When we post photos on Facebook, as we try to do every couple of days, we learn all kinds of things from the thousands of readers following our Flying Lessons page. Some tell birding stories. Others share photos. Together, they let us know which species they like best.
Raptors are the most popular. A close second are the chicks and fledglings that are steadily more visible this time of year.
Our followers are fascinated by exotic birds, like the Roseate Spoonbill and the Magnificent Frigatebird. And yet, in something of a surprise, the greatest outpouring of comments often come with the most common bird photos, from Bluebirds to Cardinals, Sparrows to Chickadees.
The other day, we shared a shot of a Carolina Wren, hanging upside-down as they often do.

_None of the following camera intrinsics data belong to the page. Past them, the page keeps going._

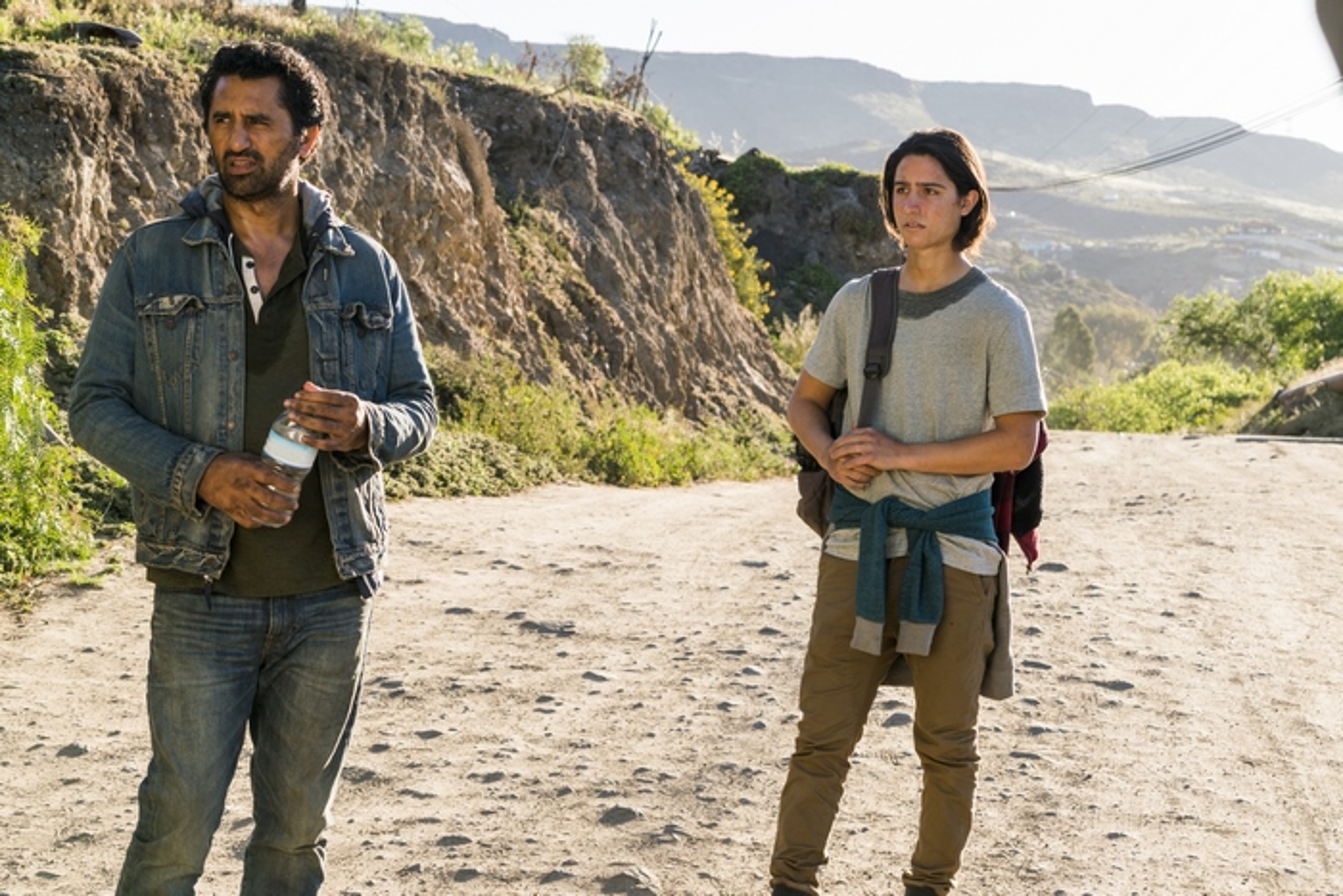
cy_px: 448
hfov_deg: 25.7
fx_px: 2948
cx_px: 672
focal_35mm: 79
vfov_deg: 17.3
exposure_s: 1/250
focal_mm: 79
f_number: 9
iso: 500
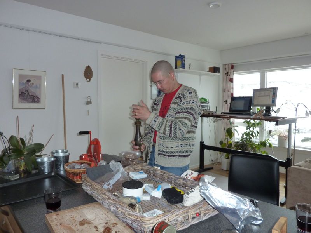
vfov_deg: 54.9
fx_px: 225
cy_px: 116
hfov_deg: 69.4
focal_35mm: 25
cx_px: 156
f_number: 3.3
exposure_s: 1/30
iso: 160
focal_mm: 4.1
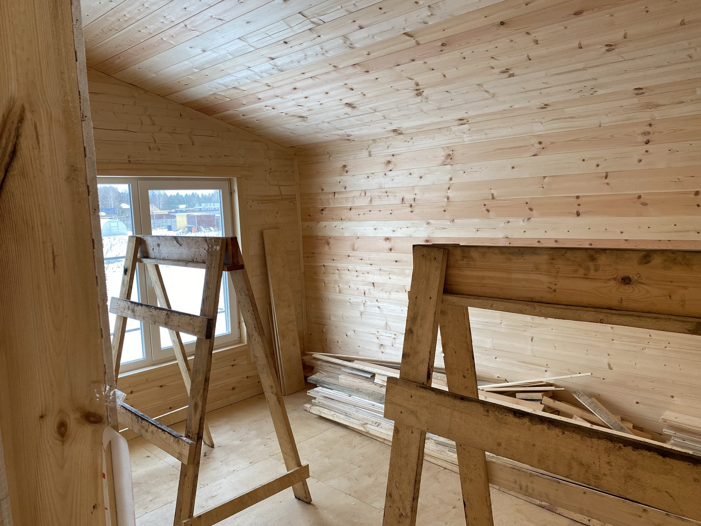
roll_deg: +2.7
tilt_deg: -4.1
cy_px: 263
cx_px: 350
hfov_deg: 67.3
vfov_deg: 53.1
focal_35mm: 26
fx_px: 527
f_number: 1.8
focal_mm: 4.25
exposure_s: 1/121
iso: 80
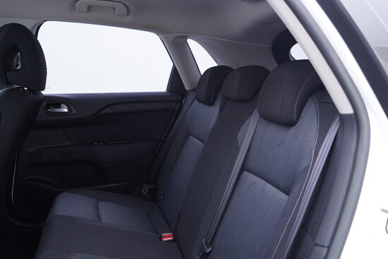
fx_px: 388
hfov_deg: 53.1
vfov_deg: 36.9
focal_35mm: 36
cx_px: 194
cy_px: 130
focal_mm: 24
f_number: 2.8
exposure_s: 1/40
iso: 320
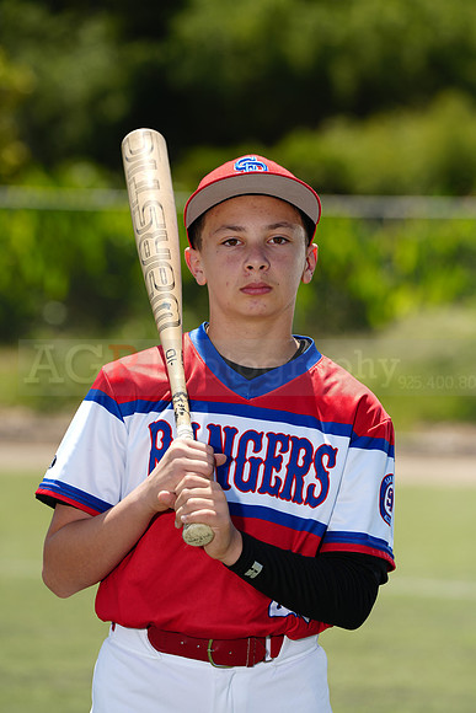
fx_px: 3964
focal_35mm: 200
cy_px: 356
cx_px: 238
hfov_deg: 6.9
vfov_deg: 10.3
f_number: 5
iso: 50
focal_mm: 200
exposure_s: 1/250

These shy but abundant birds can be found in much of the country every summer, at feeders, in the woods and along trails. And clearly, they are a favorite, like old friends bringing fond memories.
Within an hour, our Flying Lessons Facebook page was peppered with comments about how readers love these Wrens, with their long, curved beaks and tireless singing.
“This beautiful bird has the loudest voice,’’ said Jo Dewar. “Fun to hear and watch,’’ said Rea Pitsnogle. Wrote Elizabeth Strickland: “Love watching Wrens get food for their babies and themselves.’’
By the end of the day, the page had collected a string of stories about delightful and unusual Wren encounters.